Artūr Dolžnikov

Personal information
- Date of birth: 6 June 2000 (age 26)
- Place of birth: Lithuania
- Height: 1.76 m (5 ft 9 in)
- Positions: Winger; forward;

Team information
- Current team: SK Sigma Olomouc
- Number: 77

Senior career*
- Years: Team / Apps / (Gls)
- 0000–2017: Žalgiris B
- 2018: FK Be1
- 2018–2019: Riteriai B
- 2019: Riteriai / 3 / (0)
- 2019–2020: Baltijos Futbolo Akademija
- 2020: Vilniaus Vytis
- 2021–2022: Riteriai / 44 / (6)
- 2023–2024: Kauno Žalgiris / 56 / (6)
- 2025–: Sigma Olomouc / 21 / (2)
- 2025–: → Sigma Olomouc B / 4 / (0)

International career^{‡}
- 2016: Lithuania U16 / 2 / (0)
- 2016: Lithuania U17 / 1 / (1)
- 2017–2018: Lithuania U19 / 16 / (2)
- 2019–2022: Lithuania U21 / 6 / (1)
- 2022–: Lithuania / 24 / (2)

= Artūr Dolžnikov =

Lithuanian footballer (born 2000)

Artūr Dolžnikov (born 6 June 2000) is a Lithuanian footballer who plays as a winger or forward for SK Sigma Olomouc and Lithuania national football team.

==Club career==
In 2019, Dolžnikov signed for Lithuanian side FK Riteriai, where he made three league appearances and scored zero goals. The same year, he signed for Lithuanian side Baltijos Futbolo Akademija before signing for Lithuanian side FC Vilniaus Vytis in 2020. Ahead of the 2021 season, he returned to Lithuanian side FK Riteriai, where he made forty-four league appearances and scored six goals.

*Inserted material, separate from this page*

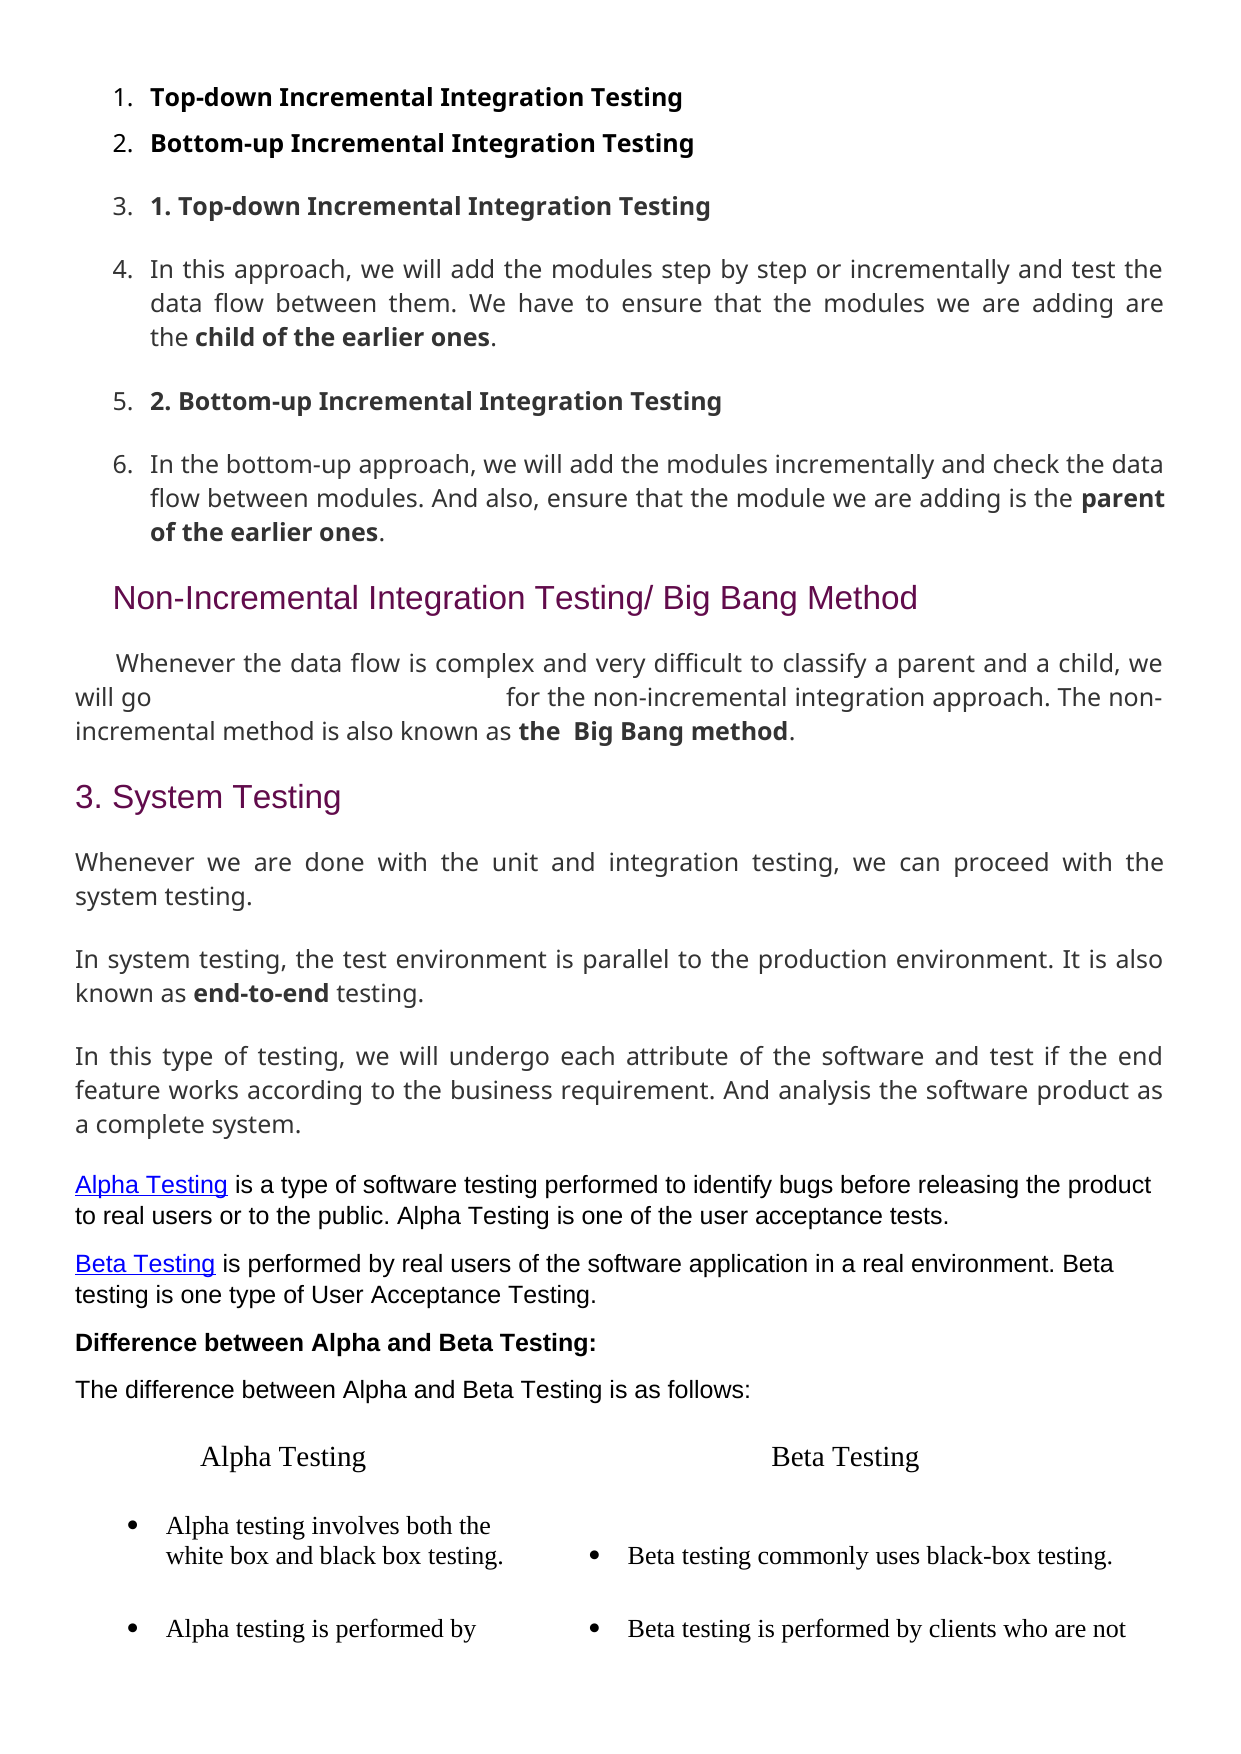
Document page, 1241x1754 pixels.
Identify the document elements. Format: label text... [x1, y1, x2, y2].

Following his stint there, he signed for Lithuanian side FK Kauno Žalgiris in 2023, where he made fifty-six league appearances and scored six goals. Subsequently, he signed for Czech side SK Sigma Olomouc in 2025, helping the club win the 2024–25 Czech Cup. Czech news website 90 minut wrote in 2025 that he "quickly adapted to Sigma Olomouc and gradually became a solid member of the starting lineup" while playing for the club.

==International career==
Dolžnikov is a Lithuania international. During 2025, he played for the Lithuania national football team for 2026 FIFA World Cup qualification.

===International goals===

List of international goals scored by Artūr Dolžnikov
| No. | Date | Venue | Opponent | Score | Result | Competition |
|---|---|---|---|---|---|---|
| 1. | 24 September 2026 | Rheinpark Stadion, Vaduz, Liechtenstein | Liechtenstein | 2–0 | 2–0 | 2026–27 UEFA Nations League D |

==Style of play==
Dolžnikov plays as a winger or forward. Right-footed, he is known for his set piece-taking ability.